» **TEXTE D'ÉTUDE**:
****************

On ne sait presque rien de Laozi, le fondateur quasi mythique du taoïsme. Il serait né en Chine centrale, entre 604 et 517 av. J.-C., et son nom de famille était sans doute Li. On le désigna toutefois sous le sobriquet de Laozi, que l'on peut traduire par «le Vieux» ou «le Vieil Enfant». D'abord conservateur aux archives de la cour des Zhou orientaux (770-221), il aurait été écœuré par la bassesse des politiciens et aurait choisi de mener une existence retirée. Il aurait alors gagné l'Inde, juché sur le dos d'un buffle noir, et c'est à la demande d'un garde-frontière qu'il aurait rédigé le Laozi wu qian jing, c'est-à-dire «le Texte en cinq mille caractères de Laozi», connu ultérieurement sous le titre de Daodejing (le Livre de la Voie et de la Vertu).

Le Daodejing

L'ouvrage n'a sans doute pas été écrit par Laozi, et son titre ne date que de l'époque Han (206 av. J.-C. - 220 apr. J.-C.). Il semble bien qu'il faille admettre une rédaction commune à plusieurs philosophes. La notion de dao (la Voie spirituelle) est difficile à définir. On peut dire qu'elle est une entité universelle entièrement transcendantale, qu'elle est l'origine cosmique de l'ensemble des êtres et des choses, de leur régulation et de leur harmonie.

****************

» **DONNÉES FOURNIES**:
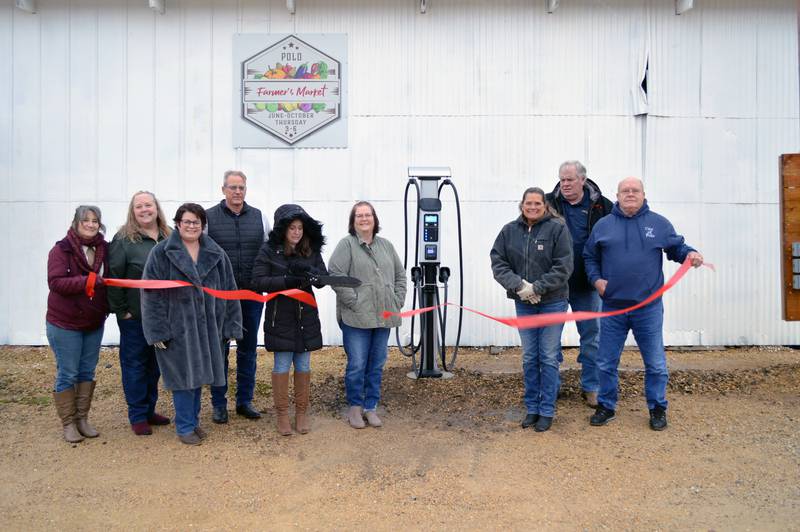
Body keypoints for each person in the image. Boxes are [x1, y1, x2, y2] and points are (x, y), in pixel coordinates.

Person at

****************

» **TRAVAIL DEMANDÉ A**: D'après le texte sur Laozi, sur quel animal Laozi aurait-il gagné l'Inde ?
» **TRAVAIL DEMANDÉ B**: Citez sans modification le passage du texte sur Laozi qui va de « On ne sait presque » jusqu'à « de la Vertu). ».

» **RÉPONSE A**: Sur le dos d'un buffle noir.

» **RÉPONSE B**:
On ne sait presque rien de Laozi, le fondateur quasi mythique du taoïsme. Il serait né en Chine centrale, entre 604 et 517 av. J.-C., et son nom de famille était sans doute Li. On le désigna toutefois sous le sobriquet de Laozi, que l'on peut traduire par «le Vieux» ou «le Vieil Enfant». D'abord conservateur aux archives de la cour des Zhou orientaux (770-221), il aurait été écœuré par la bassesse des politiciens et aurait choisi de mener une existence retirée. Il aurait alors gagné l'Inde, juché sur le dos d'un buffle noir, et c'est à la demande d'un garde-frontière qu'il aurait rédigé le Laozi wu qian jing, c'est-à-dire «le Texte en cinq mille caractères de Laozi», connu ultérieurement sous le titre de Daodejing (le Livre de la Voie et de la Vertu).